When a marriage or domestic partnership fails, the parties are immediately confronted with a number of issues, not the least of which is how to separate physically. Typically, there is an initial intimate separation that then morphs into a physical separation.
Separating physically, however, is not that easy for many couples because of issues like finances and children. Couples advancing toward divorce sometimes choose to continue living under the same roof while they get their affairs in order before finally divorcing. Until recently, separated couples in California had to actually live in separate residences to have their post-separation finances considered as separate.

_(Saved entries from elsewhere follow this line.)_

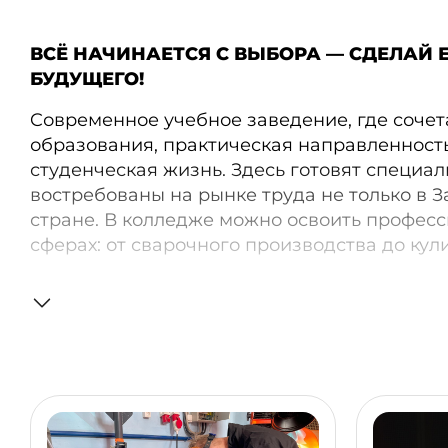
ВСЁ НАЧИНАЕТСЯ С ВЫБОРА — СДЕЛАЙ Е
БУДУЩЕГО!
Cовременное учебное заведение, где сочет
образования, практическая направленность
студенческая жизнь. Здесь готовят специал
востребованы на рынке труда не только в З
стране. В колледже можно освоить професс
сферах: от сварочного производства до кул
Колледж делает ставку на практику: студен
на ведущих предприятиях региона, получа
работы ещё во время учёбы. Одновременно
вовлекает школьников в раннюю профориен
его базе проводится федеральный проект «
Учащиеся 6–11-х классов школ Читы и райо
классы, пробуют работать с реальным обо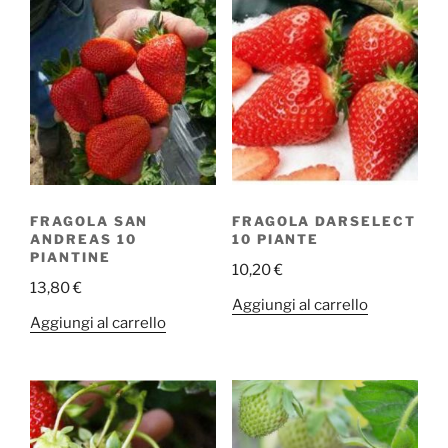
FRAGOLA SAN
FRAGOLA DARSELECT
ANDREAS 10
10 PIANTE
PIANTINE
10,20
€
13,80
€
Aggiungi al carrello
Aggiungi al carrello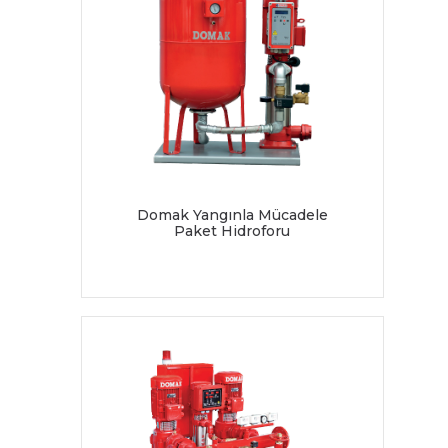
Domak Yangınla Mücadele
Paket Hidroforu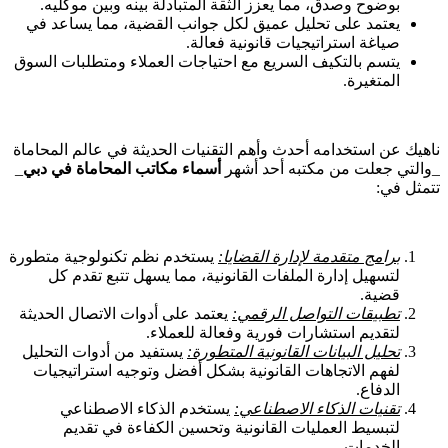
بوضوح وصدق، مما يعزز الثقة المتبادلة بينه وبين موكليه.
يعتمد على تحليل عميق لكل جوانب القضية، مما يساعد في
صياغة استراتيجيات قانونية فعالة.
يتسم بالتكيف السريع مع احتياجات العملاء ومتطلبات السوق
المتغيرة.
ناهيك عن استخدامه أحدث وأهم التقنيات الحديثة في عالم المحاماة
_والتي جعلت من مكتبه أحد أشهر
أسماء مكاتب المحاماة في دبي
_
تتمثل في:
برامج متقدمة لإدارة القضايا:
يستخدم نظم تكنولوجية متطورة
لتسهيل إدارة الملفات القانونية، مما يسهل تتبع تقدم كل
قضية.
تطبيقات التواصل الرقمي:
يعتمد على أدوات الاتصال الحديثة
لتقديم استشارات فورية وفعالة للعملاء.
تحليل البيانات القانونية المتطورة:
يستفيد من أدوات التحليل
لفهم الاتجاهات القانونية بشكل أفضل وتوجيه استراتيجيات
الدفاع.
تقنيات الذكاء الاصطناعي:
يستخدم الذكاء الاصطناعي
لتبسيط العمليات القانونية وتحسين الكفاءة في تقديم
الخدمات.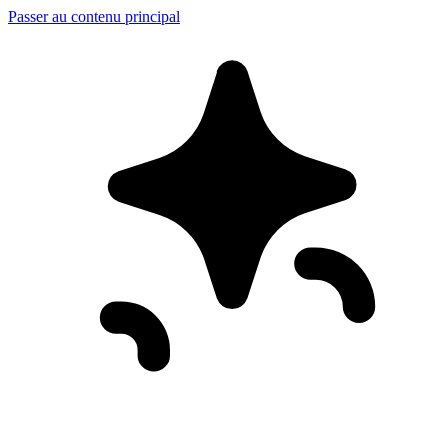
Passer au contenu principal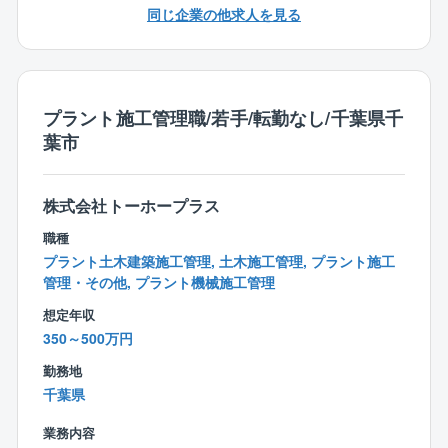
【ポジションの魅力】
同じ企業の他求人を見る
■高度な技術を持つ設計者/職人が集まり、竣工に向け
一致団結して業務を行います。
■自分が施工に関わったプラントが地図に残ることも多
く非常に達成感があります。
プラント施工管理職/若手/転勤なし/千葉県千
葉市
【その他】
■施工現場での平均的なチーム人数：20～30人
■出張：3～6ヵ月程度の出張業務あり。
株式会社トーホープラス
■千葉、川崎、岡山をメインに全国の施工現場に行って
いただきます。
職種
※出張業務の間は日当2,400円/日支給
プラント土木建築施工管理, 土木施工管理, プラント施工
※経験も踏まえ少しずつ業務をお任せしますので経験が
管理・その他, プラント機械施工管理
浅い方もご安心いただけます。
想定年収
※入社後は3ヵ月程度の丁寧な研修あり（プラントに関
350～500万円
わる知識を習得）
勤務地
千葉県
業務内容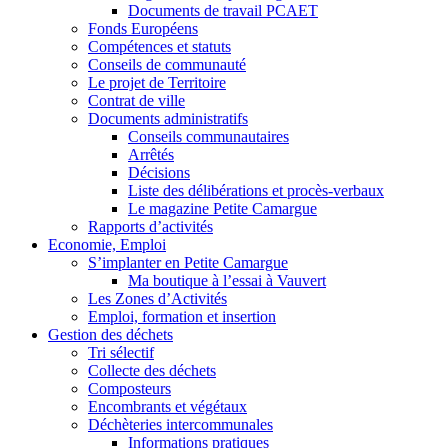
Documents de travail PCAET
Fonds Européens
Compétences et statuts
Conseils de communauté
Le projet de Territoire
Contrat de ville
Documents administratifs
Conseils communautaires
Arrêtés
Décisions
Liste des délibérations et procès-verbaux
Le magazine Petite Camargue
Rapports d’activités
Economie, Emploi
S’implanter en Petite Camargue
Ma boutique à l’essai à Vauvert
Les Zones d’Activités
Emploi, formation et insertion
Gestion des déchets
Tri sélectif
Collecte des déchets
Composteurs
Encombrants et végétaux
Déchèteries intercommunales
Informations pratiques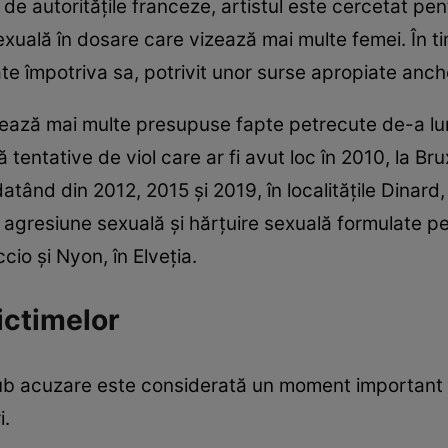
 de autoritățile franceze, artistul este cercetat pent
xuală în dosare care vizează mai multe femei. În tim
ate împotriva sa, potrivit unor surse apropiate anch
ează mai multe presupuse fapte petrecute de-a lu
entative de viol care ar fi avut loc în 2010, la Brux
datând din 2012, 2015 și 2019, în localitățile Dinard,
 agresiune sexuală și hărțuire sexuală formulate pe
cio și Nyon, în Elveția.
ictimelor
sub acuzare este considerată un moment important 
i.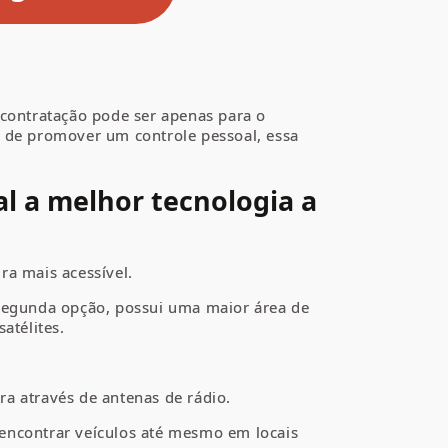
contratação pode ser apenas para o
m de promover um controle pessoal, essa
al a melhor tecnologia a
a mais acessível.
 segunda opção, possui uma maior área de
atélites.
ra através de antenas de rádio.
 encontrar veículos até mesmo em locais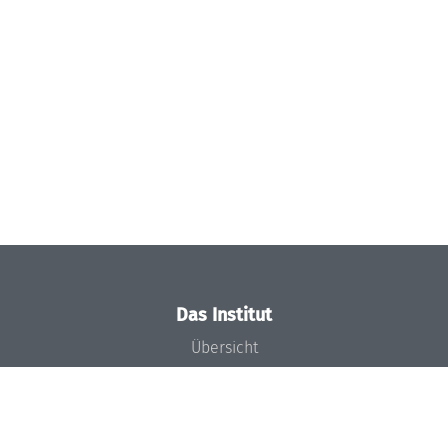
Das Institut
Übersicht
Aktuelles
Konzept und Organisation
Team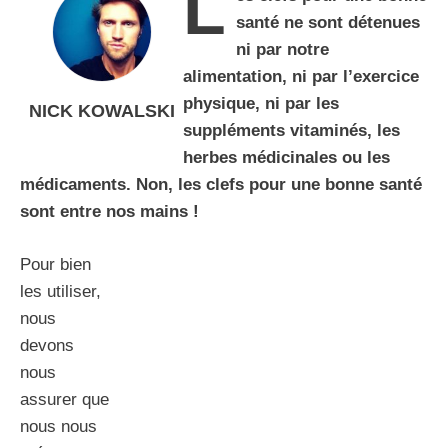
L
santé ne sont détenues
ni par notre
alimentation, ni par l’exercice
physique, ni par les
NICK KOWALSKI
suppléments vitaminés, les
herbes médicinales ou les
médicaments. Non, les clefs pour une bonne santé
sont entre nos mains !
Pour bien
les utiliser,
nous
devons
nous
assurer que
nous nous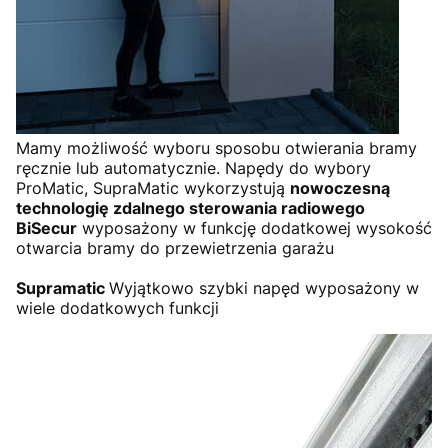
Mamy możliwość wyboru sposobu otwierania bramy
ręcznie lub automatycznie. Napędy do wybory
ProMatic, SupraMatic wykorzystują
nowoczesną
technologię zdalnego sterowania radiowego
BiSecur
wyposażony w funkcję dodatkowej wysokość
otwarcia bramy do przewietrzenia garażu
Supramatic
Wyjątkowo szybki napęd wyposażony w
wiele dodatkowych funkcji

The rule had been handed down in 2015 by the California Supreme Court in a case called In re Marriage of Davis. In that case, the couple had been living in the marital home pending their divorce, although they were functioning as individuals. For example, their finances were handled separately, they travelled to children’s events separately, and they each did their own laundry. Notwithstanding their living separate lives, the Court ruled that an indispensible component of a married couple being separated under the eyes of the law was living in separate residences.
The legislature took umbrage with this ruling and passed Senate Bill 1255, which took effect January 1, 2017. This bill amended the California Family Code, specifying two grounds on which the date of marital separation could be established: 1) One spouse has expressed to the other spouse his or her intent to end the marriage; and 2) the conduct of that spouse is consistent with his or her intent to end the marriage. The bill also provided that courts “shall take into consideration all relevant evidence” to establish the date of separation.
The new law provides more flexibility to couples who decide to end their marriages. It is a much more sensible way of respecting the decisions that those couples make as they navigate such a significant upheaval in their lives.